When he joined the venture capital firm Novastar Ventures in 2015, this Yale University graduate had already worked in Tanzania, Uganda, Zambia, and Nigeria. In one of those countries, he had founded a distribution company that created employment and delivering energy solutions to low-income consumers. In another, he was part of the team that launched the e-commerce startup that eventually turned into Jumia, Africa’s largest e-commerce platform.

But yet, he still found his way back to Kenya.

For what I wanted to do, there were only so many places where I could be an investor and do it properly,” he says. “And one of those places is East Africa, and specifically Nairobi.

With Novastar Ventures, Brian found the perfect combination: a startup that helped startups. Kenyans Come Home placed him with a company that was created to invest in the next generation of exceptional entrepreneurs who are designing and executing innovative business models to profitably serve East Africa’s aspiring mass market.

But according to Brian, Novastar does more than just finance these new change-making ventures, they also provide necessary support and learning when needed.

"I knew there was a long-term story here, and what we are doing is new and transformational,” he says.  “But it's also about working with the entrepreneurs through their problems. Things like how do I stop my accountant from stealing from me? It's a problem I’ve had to learn myself, having already been an entrepreneur.

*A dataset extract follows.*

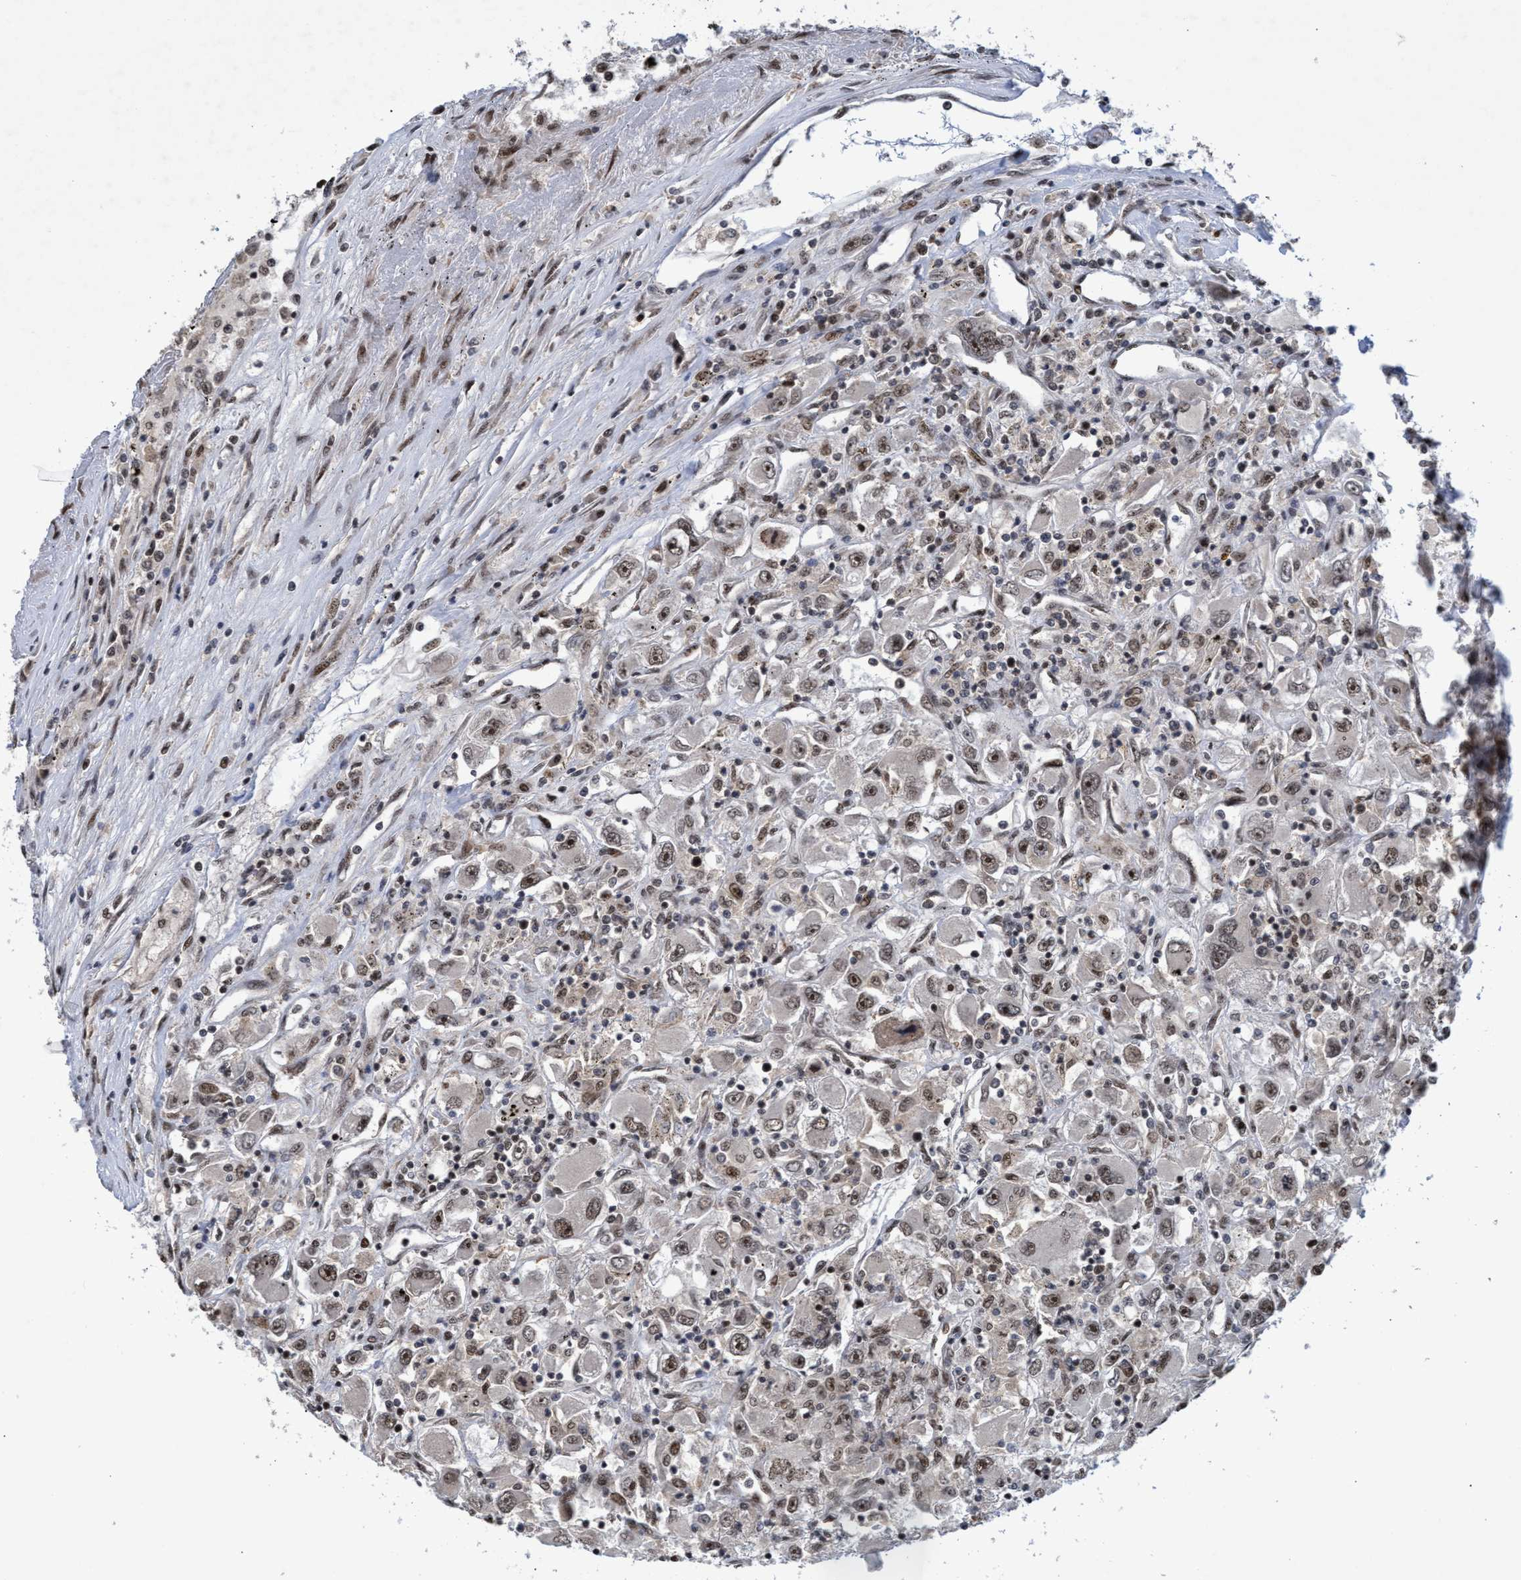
{"staining": {"intensity": "weak", "quantity": ">75%", "location": "nuclear"}, "tissue": "renal cancer", "cell_type": "Tumor cells", "image_type": "cancer", "snomed": [{"axis": "morphology", "description": "Adenocarcinoma, NOS"}, {"axis": "topography", "description": "Kidney"}], "caption": "High-magnification brightfield microscopy of adenocarcinoma (renal) stained with DAB (3,3'-diaminobenzidine) (brown) and counterstained with hematoxylin (blue). tumor cells exhibit weak nuclear expression is identified in approximately>75% of cells.", "gene": "GTF2F1", "patient": {"sex": "female", "age": 52}}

Brian has been both the entrepreneur and the investor, and with that insight says that now —more than ever—is the best time for startups and investors to enter the market.

"I don’t know if people who come later will be able to break into the space,” he says. “I think this is the time for anyone to dip his or her toes into this market because very quickly the opportunities will be few and far between and entrepreneurs will have many options.”

And with the wealth of great ideas available, and changing mindsets about how big startups are willing to grow, both foreign and local investors are seemingly ready to invest.

For me, I just think this is the right time to be doing [venture capital] and to be an entrepreneur, and I believe those universes are finally converging.